174.  Sunday.  St Pancras, although I was indecisive about coming here.

The train went over Tanners Hill, which is unusual these days.  That’s the main reason I came out.  Such a strange thing, but I feel slightly nostalgic seeing the view over Lewisham Vale and the fast run up to London Bridge.  It reminds me of times gone by when travelling to work was enjoyable.  Now I don’t dislike it, I just feel numb.  I’m ready for that chapter to close, but it can’t yet, so I just wait and feel increasingly detached from it.  I’ll have to go somewhere else one day, I can’t exist like this forever.

It is noisy here, full of football enthusiasts.  Mostly white, all male as far as I can see.  It is such a strange tribal thing, something I know I can never relate to, or understand, or join in with.  I don’t want to or need to.  I used to describe people in some level of detail when coming to places like this, but I don’t feel inclined to do that today.  They’re just a mass of uncouth noise, flesh, tattoos, attitudes.  They wear football team shirts, which subliminally reinforce the tribal mentality, creating a potentially hostile atmosphere for those not included.  There is someone near me – too near really – who clearly isn’t of the tribe.  Sensitive articulate voice, blond grey hair, soft neutral clothing, probably just a little chest hair.

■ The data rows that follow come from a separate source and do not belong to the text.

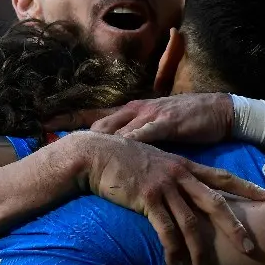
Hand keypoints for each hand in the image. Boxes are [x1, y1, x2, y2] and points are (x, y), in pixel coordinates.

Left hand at [47, 94, 233, 144]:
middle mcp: (136, 110)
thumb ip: (137, 140)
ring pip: (115, 127)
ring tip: (70, 147)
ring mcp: (150, 114)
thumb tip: (115, 155)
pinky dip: (125, 144)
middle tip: (47, 136)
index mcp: (132, 111)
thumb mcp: (157, 129)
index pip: (95, 116)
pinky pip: (141, 134)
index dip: (70, 121)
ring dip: (93, 139)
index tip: (44, 126)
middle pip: (97, 122)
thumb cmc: (189, 122)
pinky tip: (112, 153)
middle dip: (72, 128)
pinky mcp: (165, 122)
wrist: (220, 112)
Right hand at [69, 131, 264, 264]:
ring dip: (200, 249)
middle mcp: (179, 174)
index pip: (221, 176)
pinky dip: (172, 250)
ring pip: (191, 222)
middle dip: (235, 227)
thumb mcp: (153, 162)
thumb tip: (177, 190)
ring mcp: (164, 186)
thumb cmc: (121, 158)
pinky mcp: (147, 198)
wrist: (96, 153)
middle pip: (216, 203)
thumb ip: (168, 174)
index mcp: (183, 165)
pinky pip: (165, 229)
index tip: (264, 196)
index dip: (244, 187)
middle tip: (250, 247)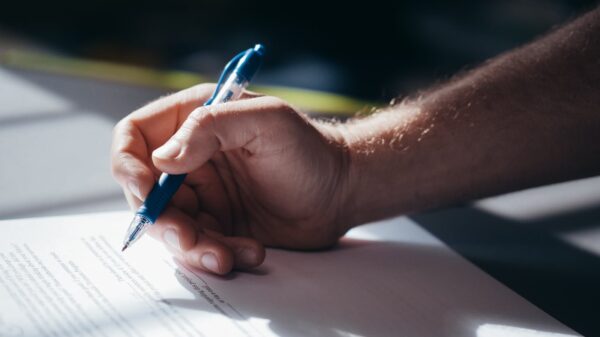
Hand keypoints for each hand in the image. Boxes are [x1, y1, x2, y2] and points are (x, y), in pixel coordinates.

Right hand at [111, 84, 350, 274]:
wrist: (340, 191)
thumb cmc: (309, 149)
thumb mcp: (266, 122)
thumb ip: (211, 127)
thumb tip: (163, 159)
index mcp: (194, 120)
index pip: (135, 136)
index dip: (128, 165)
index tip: (146, 192)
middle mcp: (191, 157)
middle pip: (145, 191)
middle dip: (162, 221)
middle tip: (188, 239)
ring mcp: (203, 193)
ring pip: (169, 226)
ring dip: (191, 247)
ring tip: (226, 256)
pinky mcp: (217, 224)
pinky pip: (198, 246)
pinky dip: (217, 255)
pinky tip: (250, 251)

There’s a strange smell of meat in these places.  It’s hard to determine what kind of meat though.  A mass produced, slightly Orwellian flavourless kind, carefully developed to give just enough flavour to evoke the sensations of a good quality roast dinner, but contained within a prescribed cost.  Any nutritional value is a secondary benefit.  I’ve left it too late to think of cooking a joint today.  I can manage without though.  I could explore making shakshuka again without the meat content, that made me ill a while ago.

I have a friend who talks about big dinners and On The Buses.  I say a friend, but I can’t really bear to be in their company any more.  We met recently and explored Canvey Island.  It was a day filled with memories, sunburn, mundic doom, and a renewed desire to infiltrate the edgelands, the leftover parts, the infrastructure plants.  I want to do it at night, alone, with a bike and a camera, but not with someone constantly talking about themselves, oblivious to their audience’s utter lack of interest, gently growing into contempt.  I suppose I just want silence.

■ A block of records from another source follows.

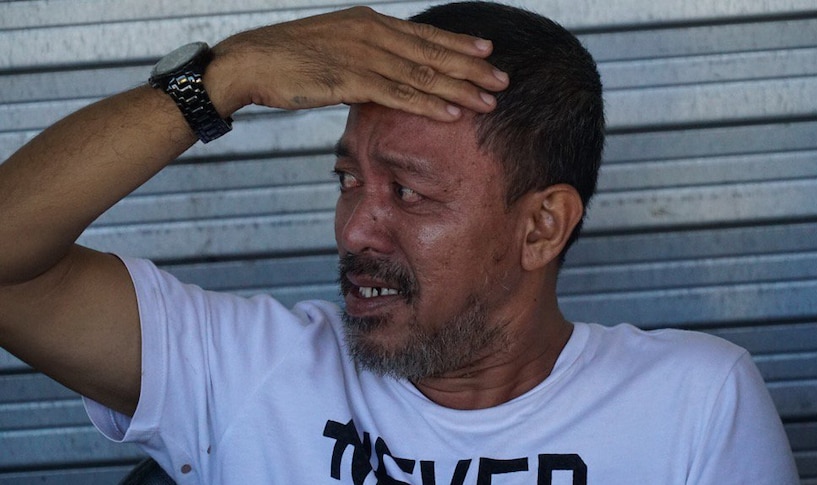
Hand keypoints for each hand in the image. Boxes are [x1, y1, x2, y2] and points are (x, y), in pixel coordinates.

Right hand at [207, 6, 508, 120]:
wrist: (249, 62)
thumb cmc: (288, 59)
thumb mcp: (333, 48)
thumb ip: (364, 56)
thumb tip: (385, 73)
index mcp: (369, 22)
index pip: (424, 35)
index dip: (458, 44)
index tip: (488, 51)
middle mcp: (372, 32)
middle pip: (433, 52)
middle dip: (472, 67)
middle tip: (503, 79)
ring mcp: (362, 54)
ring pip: (422, 74)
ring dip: (460, 88)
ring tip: (490, 100)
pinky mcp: (350, 79)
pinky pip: (398, 94)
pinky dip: (429, 104)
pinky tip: (453, 112)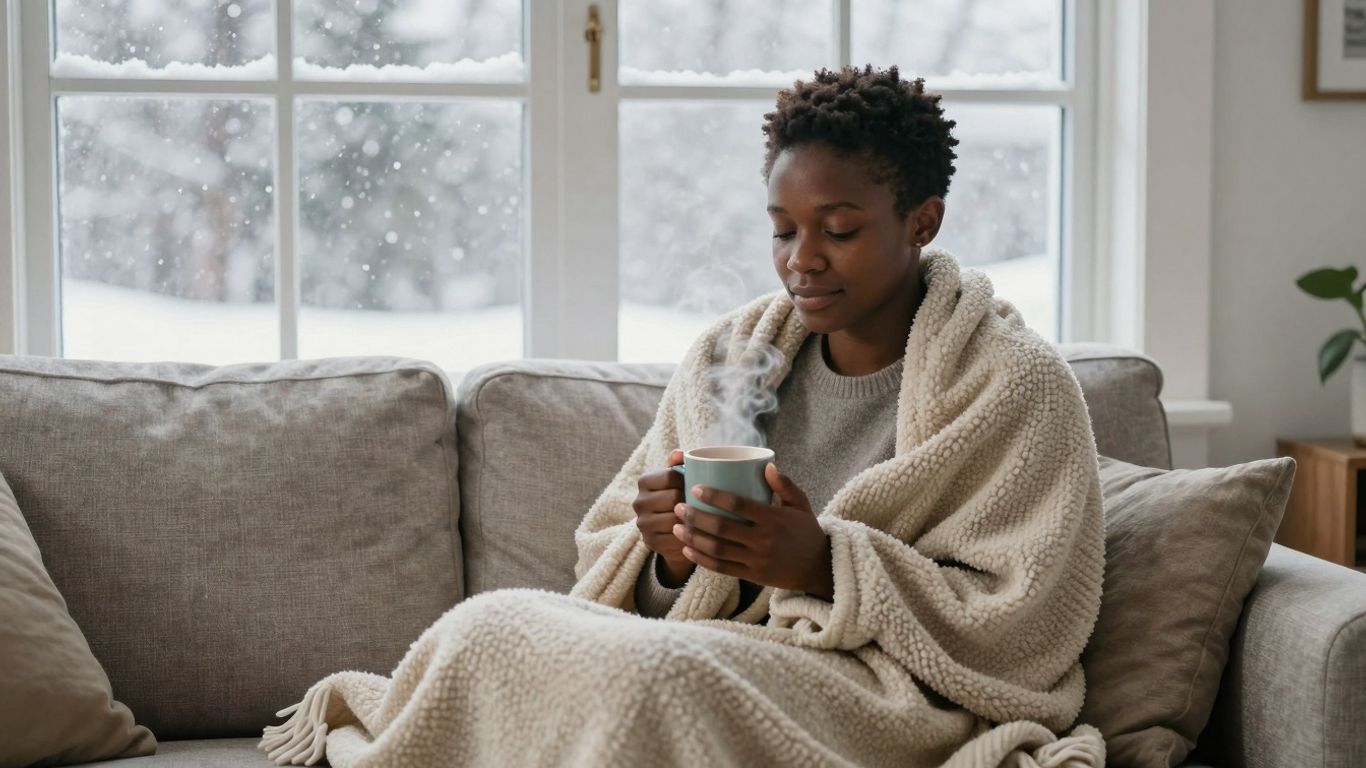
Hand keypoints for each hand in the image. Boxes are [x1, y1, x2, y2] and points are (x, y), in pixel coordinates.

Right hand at [632, 448, 695, 585]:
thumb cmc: (678, 498)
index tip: (697, 486)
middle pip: (673, 498)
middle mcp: (639, 502)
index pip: (670, 476)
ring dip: (691, 520)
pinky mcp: (650, 542)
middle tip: (703, 504)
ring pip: (674, 519)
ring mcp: (643, 524)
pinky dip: (688, 536)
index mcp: (644, 481)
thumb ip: (678, 463)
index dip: (688, 481)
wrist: (670, 531)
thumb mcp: (677, 480)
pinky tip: (696, 533)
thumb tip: (679, 453)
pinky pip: (674, 538)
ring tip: (702, 518)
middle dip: (690, 501)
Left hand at [672, 463, 833, 599]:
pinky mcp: (752, 575)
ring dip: (693, 539)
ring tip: (676, 527)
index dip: (714, 496)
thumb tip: (767, 464)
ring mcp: (756, 560)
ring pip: (717, 549)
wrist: (817, 568)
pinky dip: (702, 559)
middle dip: (695, 517)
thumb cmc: (806, 531)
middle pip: (721, 528)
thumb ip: (785, 484)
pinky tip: (687, 549)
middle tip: (678, 507)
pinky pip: (721, 568)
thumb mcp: (801, 504)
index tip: (696, 489)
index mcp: (773, 519)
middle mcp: (763, 540)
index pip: (738, 505)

On the way home now.  My tolerance and desire for these Orwellian meat odoured canteens has diminished over recent months.  I’m more able to sustain days alone now, although entire days enclosed on the marsh still make me crazy.  The train has just crossed the river at Blackfriars.  I used to think of the river as an emotional, historic and physical conduit connecting me with many of the places significant to my existence.  I expect Iain Sinclair would call them nodes.  He’s not really that bad, well meaning, just miserable, but that’s okay.  Relentless positivity is exhausting and fake.  I work very close to the river, so close that flooding is always a danger.  I live not too far from it too.  I would use it for transport if the boats were not so expensive.

I wonder, if I start cycling again will I like where I live?